ASSIGNED TASK
Only the lines from the one containing "Komentovaná prohlídka" to the end of the entries should be written out, each exactly as it stands, both ends included.

DATASET CONTENT
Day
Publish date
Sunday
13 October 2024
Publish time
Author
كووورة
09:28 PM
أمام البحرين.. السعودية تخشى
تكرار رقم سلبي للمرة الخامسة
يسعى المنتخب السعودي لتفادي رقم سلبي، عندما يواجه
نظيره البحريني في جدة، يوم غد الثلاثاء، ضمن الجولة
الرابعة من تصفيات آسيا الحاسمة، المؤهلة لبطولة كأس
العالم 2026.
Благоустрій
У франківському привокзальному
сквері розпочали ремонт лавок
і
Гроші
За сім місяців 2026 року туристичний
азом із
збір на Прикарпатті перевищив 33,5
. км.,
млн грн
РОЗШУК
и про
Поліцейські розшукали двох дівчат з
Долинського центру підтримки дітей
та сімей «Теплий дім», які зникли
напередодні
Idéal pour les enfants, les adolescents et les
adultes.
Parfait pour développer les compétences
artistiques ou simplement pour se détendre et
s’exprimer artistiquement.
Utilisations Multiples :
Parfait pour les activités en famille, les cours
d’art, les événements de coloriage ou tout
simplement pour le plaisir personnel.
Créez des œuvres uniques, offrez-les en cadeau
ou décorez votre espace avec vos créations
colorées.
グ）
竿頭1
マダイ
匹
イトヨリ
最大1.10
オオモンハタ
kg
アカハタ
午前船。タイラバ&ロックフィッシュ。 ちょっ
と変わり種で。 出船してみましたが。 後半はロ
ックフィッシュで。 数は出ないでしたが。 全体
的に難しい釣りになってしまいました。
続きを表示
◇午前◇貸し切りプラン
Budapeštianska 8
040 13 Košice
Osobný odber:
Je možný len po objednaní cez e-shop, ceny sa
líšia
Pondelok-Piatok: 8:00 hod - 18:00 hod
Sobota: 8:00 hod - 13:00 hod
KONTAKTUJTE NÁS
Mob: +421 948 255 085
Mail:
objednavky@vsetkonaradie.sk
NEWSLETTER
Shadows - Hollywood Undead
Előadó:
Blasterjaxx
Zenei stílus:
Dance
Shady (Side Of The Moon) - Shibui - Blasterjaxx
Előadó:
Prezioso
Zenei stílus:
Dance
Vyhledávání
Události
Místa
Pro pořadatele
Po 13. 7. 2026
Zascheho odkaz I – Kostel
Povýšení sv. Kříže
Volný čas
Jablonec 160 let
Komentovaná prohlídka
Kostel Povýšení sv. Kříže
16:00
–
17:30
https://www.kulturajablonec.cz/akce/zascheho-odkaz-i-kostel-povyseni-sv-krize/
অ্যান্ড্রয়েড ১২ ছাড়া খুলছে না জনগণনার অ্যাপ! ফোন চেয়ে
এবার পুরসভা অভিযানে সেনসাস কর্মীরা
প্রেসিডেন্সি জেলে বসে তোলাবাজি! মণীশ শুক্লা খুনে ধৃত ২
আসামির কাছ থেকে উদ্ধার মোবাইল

REPLY
Komentovaná prohlídka
Kostel Povýšení sv. Kříže
16:00
–
17:30
https://www.kulturajablonec.cz/akce/zascheho-odkaz-i-kostel-povyseni-sv-krize/
অ্যান্ড্রয়েড ১২ ছাড়া খুলছে না জনগণনার অ্যাপ! ফোন চেয়ে
এবার পুরসভা অভিযানে সেনসাস কর্মীরা
প্রেসিডেন্সি জেলে বসে তোলাবাজি! মণীশ শুক্লা খুনে ধৃত ২
আসামির কাছ থেকে উদ্ধার মোবাইল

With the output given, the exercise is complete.